The gold standard for antibody validation involves testing in genetically modified cells where the target protein has been deleted (knockout) or significantly reduced (knockdown) . This approach provides the most rigorous assessment of antibody specificity by comparing signal between wild-type and knockout samples.

Recent large-scale studies have established that:

• Testing antibodies against isogenic wild-type and CRISPR knockout cell lines provides the most definitive validation

• Approximately 50% of commercial antibodies fail in one or more applications

• Multiple antibodies against the same target should be compared when possible

• Recombinant antibodies generally outperform monoclonal and polyclonal antibodies

When working with SOG2 antibody, researchers should consider implementing additional validation steps beyond manufacturer testing, particularly if using the antibody in critical research applications. Ideally, this would include testing against genetic knockout controls and orthogonal validation methods as described in section 3.2.

How might emerging antibody technologies improve upon current SOG2 antibody limitations?

Current SOG2 antibody, being polyclonal in nature , has inherent limitations including batch-to-batch variability and potential for cross-reactivity. Emerging antibody technologies offer several approaches that could address these limitations:

• Recombinant antibody production: Converting successful SOG2 antibody clones to recombinant format would provide renewable reagents with consistent performance. Recent studies demonstrate that recombinant antibodies outperform both monoclonal and polyclonal antibodies, with 67% of recombinant antibodies successfully detecting their targets in Western blot applications .

• Bispecific antibody engineering: Applying advanced bispecific antibody design principles could create more specific SOG2 detection reagents. These engineered antibodies can simultaneously target two epitopes, potentially increasing specificity and reducing background .

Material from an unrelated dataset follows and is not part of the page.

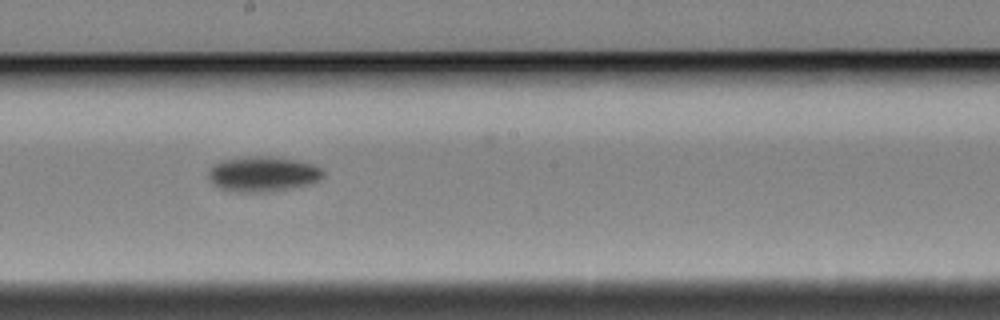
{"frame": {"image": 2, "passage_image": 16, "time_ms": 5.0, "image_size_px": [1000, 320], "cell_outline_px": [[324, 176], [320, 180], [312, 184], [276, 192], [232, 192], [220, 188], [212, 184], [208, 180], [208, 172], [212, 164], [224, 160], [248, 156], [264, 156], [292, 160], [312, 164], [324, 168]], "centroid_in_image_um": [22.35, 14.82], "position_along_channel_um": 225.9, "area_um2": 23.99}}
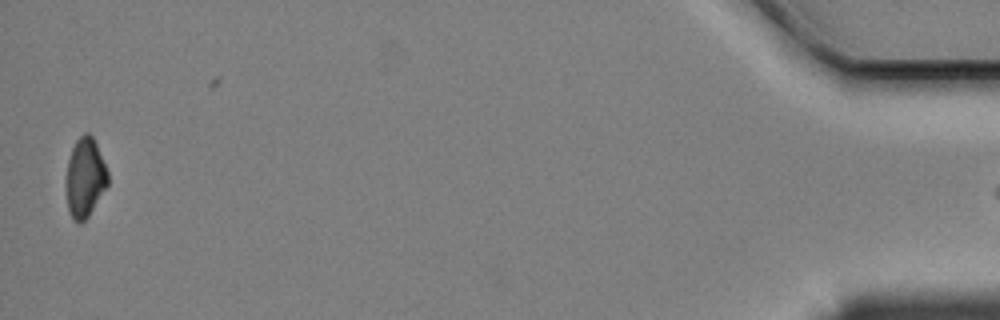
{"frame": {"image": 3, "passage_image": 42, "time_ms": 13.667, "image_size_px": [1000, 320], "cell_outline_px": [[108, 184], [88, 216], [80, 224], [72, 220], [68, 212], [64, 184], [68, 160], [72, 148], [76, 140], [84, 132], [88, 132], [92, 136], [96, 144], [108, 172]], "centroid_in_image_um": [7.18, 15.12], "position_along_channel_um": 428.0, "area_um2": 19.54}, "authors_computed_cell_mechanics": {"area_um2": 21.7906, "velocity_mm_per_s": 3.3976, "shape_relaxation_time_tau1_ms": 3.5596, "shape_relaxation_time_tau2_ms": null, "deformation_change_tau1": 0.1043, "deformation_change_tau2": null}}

• Single-domain antibodies (sdAbs): Implementing sdAbs as fusion partners in antibody engineering could improve SOG2 antibody stability and reduce aggregation issues sometimes seen with traditional antibody formats .

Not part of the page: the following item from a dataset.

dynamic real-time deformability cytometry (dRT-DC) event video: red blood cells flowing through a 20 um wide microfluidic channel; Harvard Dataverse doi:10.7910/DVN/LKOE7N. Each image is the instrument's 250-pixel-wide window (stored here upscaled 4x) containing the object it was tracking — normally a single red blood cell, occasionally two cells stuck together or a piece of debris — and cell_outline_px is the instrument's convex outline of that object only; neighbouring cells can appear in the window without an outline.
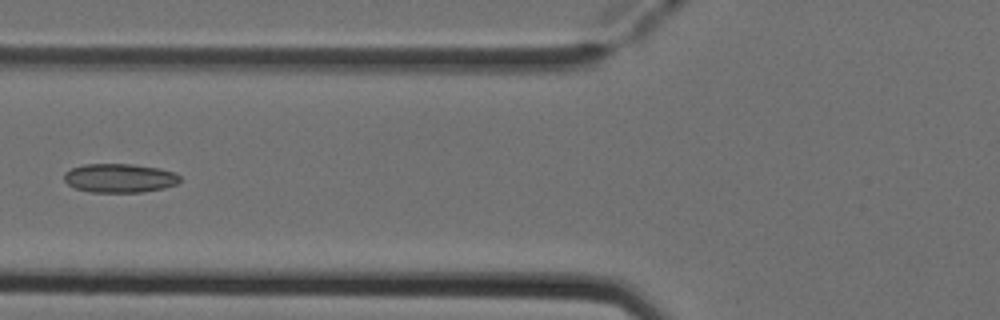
{"species": "Egyptian fruit bat (a non-hibernating species)", "species_latin": "Rousettus aegyptiacus", "temperature_condition": "cold", "stored_images_in_passage": 7, "camera_frame_rate_fps": 3000, "um_per_image_px": 0.085, "animal": {"sex": "female"}, "frame": {"image": 1, "passage_image": 5, "time_ms": 1.333, "image_size_px": [1000, 320], "cell_outline_px": [[180, 180], [176, 184], [164, 188], [144, 192], [88, 192], [76, 188], [68, 184], [64, 180], [64, 172], [72, 168], [84, 164], [132, 164], [160, 168], [172, 172], [180, 176]], "centroid_in_image_um": [10.15, 15.14], "position_along_channel_um": 115.6, "area_um2": 19.54}}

• Optimized linker design: For engineered antibody formats, selecting appropriate glycine-serine linkers (10-25 amino acids) could improve flexibility and stability in aqueous solutions .

• In silico developability screening: Applying computational tools to screen for developability liabilities could improve SOG2 antibody formulations, addressing potential issues with expression yields and biophysical stability .

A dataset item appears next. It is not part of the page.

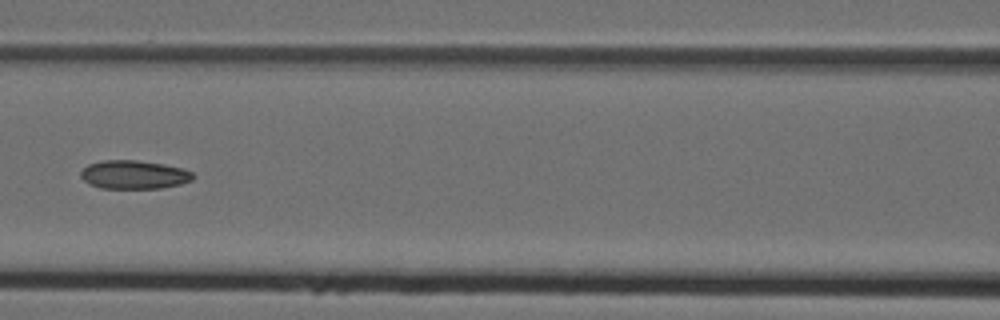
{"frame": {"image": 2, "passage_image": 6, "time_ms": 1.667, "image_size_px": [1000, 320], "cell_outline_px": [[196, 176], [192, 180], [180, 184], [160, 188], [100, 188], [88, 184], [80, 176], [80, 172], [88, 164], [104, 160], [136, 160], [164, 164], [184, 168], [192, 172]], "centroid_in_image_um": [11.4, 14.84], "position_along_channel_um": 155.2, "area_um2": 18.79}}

These technological advances align with broader efforts to improve antibody reproducibility and reliability in research applications.

What methodological considerations should be addressed when designing experiments to study potential cross-reactivity of SOG2 antibody?

When investigating potential cross-reactivity of SOG2 antibody with proteins other than its intended target, researchers should implement comprehensive methodological approaches:

• Sequence homology analysis: Compare the amino acid sequence of S. pombe sog2 protein with homologous proteins in experimental systems to identify regions of similarity that might lead to cross-reactivity.

• Epitope mapping: Determine which specific regions or epitopes of the sog2 protein are recognized by the antibody, which can help predict potential cross-reactivity.

• Panel testing: Test the antibody against a panel of related proteins to assess specificity boundaries.

• Competition assays: Perform assays where unlabeled target protein competes with potential cross-reactive proteins for antibody binding.

• Mass spectrometry validation: Use immunoprecipitation followed by mass spectrometry to identify all proteins captured by the antibody.

• Western blot comparison: Compare band patterns between samples containing or lacking the target protein, with particular attention to bands that appear in both samples.

• Genetic validation: Generate multiple knockout cell lines for the target and potential cross-reactive proteins to systematically assess antibody specificity.

This systematic approach aligns with best practices in antibody validation and can help researchers accurately interpret experimental results obtained using SOG2 antibody.